**** Supplied passage ****

Iterative methods in Rust: Conjugate Gradient
Introduction: the Beauty and the Trap
Iterative methods (IM) power many magical-seeming uses of computers, from deep learning to PageRank. An IM repeatedly applies a simple recipe which improves an approximate solution to a problem. As a block of wood in the right hands gradually transforms into a figurine, the right method will produce a sequence of solutions approaching perfection from an arbitrarily bad initial value. IM are quite unlike most CS algorithms, and take some getting used to, but for many problems they are the only game in town. Unfortunately, implementations of IM are often hard to maintain (read, test, benchmark) because they mix the recipe with other concerns.

****

To do =
(a) In the iterative methods text, what does an iterative method repeatedly apply?
(b) Name every activity the iterative methods text gives in parentheses as part of maintaining an implementation.
Rely only on the iterative methods text, not on the listing.

**** Listed records ****

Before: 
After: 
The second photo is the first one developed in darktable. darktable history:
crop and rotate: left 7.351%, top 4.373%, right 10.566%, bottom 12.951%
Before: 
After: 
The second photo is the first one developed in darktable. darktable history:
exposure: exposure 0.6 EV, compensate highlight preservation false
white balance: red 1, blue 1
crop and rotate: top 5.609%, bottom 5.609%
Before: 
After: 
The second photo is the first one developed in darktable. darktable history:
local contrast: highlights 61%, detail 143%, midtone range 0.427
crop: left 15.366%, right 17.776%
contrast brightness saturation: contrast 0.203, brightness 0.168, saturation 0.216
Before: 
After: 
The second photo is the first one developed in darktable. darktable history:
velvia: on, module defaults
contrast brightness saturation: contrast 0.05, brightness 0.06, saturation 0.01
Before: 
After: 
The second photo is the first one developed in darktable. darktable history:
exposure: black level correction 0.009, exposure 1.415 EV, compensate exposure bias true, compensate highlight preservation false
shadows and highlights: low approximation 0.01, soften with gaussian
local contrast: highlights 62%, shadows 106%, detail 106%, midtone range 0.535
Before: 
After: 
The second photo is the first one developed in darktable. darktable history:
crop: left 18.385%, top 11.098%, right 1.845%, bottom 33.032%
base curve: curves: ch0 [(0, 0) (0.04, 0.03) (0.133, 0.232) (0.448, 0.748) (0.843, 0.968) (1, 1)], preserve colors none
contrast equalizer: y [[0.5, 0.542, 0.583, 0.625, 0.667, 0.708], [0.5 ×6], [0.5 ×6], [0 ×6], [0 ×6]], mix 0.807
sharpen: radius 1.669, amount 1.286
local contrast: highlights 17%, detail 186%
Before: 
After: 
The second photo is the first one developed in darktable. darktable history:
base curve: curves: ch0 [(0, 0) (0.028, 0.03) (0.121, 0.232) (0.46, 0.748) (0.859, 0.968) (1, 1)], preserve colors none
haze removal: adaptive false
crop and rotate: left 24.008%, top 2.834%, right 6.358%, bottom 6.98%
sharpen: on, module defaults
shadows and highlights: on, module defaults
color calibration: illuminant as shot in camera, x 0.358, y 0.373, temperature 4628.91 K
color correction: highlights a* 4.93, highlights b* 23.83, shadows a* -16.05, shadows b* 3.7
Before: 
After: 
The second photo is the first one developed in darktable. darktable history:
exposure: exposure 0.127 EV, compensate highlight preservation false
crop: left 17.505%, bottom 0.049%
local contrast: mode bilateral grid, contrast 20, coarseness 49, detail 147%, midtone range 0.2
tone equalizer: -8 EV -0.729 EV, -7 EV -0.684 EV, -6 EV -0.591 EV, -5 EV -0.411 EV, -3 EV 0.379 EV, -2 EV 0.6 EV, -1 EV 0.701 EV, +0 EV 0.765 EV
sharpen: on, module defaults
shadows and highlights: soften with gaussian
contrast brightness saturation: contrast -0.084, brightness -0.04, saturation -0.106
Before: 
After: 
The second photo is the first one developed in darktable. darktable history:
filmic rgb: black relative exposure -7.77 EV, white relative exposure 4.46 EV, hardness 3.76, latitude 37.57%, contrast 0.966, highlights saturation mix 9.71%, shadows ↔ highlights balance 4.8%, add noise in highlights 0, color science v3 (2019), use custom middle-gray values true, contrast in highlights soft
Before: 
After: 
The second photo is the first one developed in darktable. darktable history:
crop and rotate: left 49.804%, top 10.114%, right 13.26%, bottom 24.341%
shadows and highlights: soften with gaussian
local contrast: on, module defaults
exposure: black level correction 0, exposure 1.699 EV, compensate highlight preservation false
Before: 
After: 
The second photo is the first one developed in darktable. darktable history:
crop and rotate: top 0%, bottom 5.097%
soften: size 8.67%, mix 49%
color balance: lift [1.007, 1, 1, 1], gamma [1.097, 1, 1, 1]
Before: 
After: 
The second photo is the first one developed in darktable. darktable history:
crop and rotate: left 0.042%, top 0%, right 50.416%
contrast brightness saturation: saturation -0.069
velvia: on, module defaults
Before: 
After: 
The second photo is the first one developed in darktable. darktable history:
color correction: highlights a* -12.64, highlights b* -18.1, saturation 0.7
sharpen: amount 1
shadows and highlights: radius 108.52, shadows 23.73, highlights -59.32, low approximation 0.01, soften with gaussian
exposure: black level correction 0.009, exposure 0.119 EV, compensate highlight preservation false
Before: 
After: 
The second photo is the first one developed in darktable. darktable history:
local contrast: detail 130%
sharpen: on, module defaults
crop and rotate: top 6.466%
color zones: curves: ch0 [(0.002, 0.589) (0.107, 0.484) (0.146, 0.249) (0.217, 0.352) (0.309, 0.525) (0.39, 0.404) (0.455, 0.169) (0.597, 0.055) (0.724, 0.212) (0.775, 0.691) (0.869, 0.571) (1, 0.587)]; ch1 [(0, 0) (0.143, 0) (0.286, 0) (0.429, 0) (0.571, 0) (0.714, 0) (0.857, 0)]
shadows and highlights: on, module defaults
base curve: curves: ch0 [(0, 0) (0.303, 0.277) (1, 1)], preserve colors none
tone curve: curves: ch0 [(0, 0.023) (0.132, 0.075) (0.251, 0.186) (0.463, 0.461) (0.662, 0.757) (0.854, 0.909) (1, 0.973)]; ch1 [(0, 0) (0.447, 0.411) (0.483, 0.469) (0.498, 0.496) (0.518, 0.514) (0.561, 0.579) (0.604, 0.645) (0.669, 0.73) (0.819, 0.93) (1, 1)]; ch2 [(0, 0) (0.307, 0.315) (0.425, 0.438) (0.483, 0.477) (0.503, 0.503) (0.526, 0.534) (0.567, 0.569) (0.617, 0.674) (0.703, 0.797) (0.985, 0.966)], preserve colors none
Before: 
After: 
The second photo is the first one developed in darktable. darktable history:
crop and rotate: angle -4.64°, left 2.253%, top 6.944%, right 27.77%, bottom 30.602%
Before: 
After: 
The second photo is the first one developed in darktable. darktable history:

****

Solutions by task =
(a) A simple recipe that improves an approximate solution to a problem.

(b) Read, test, benchmark.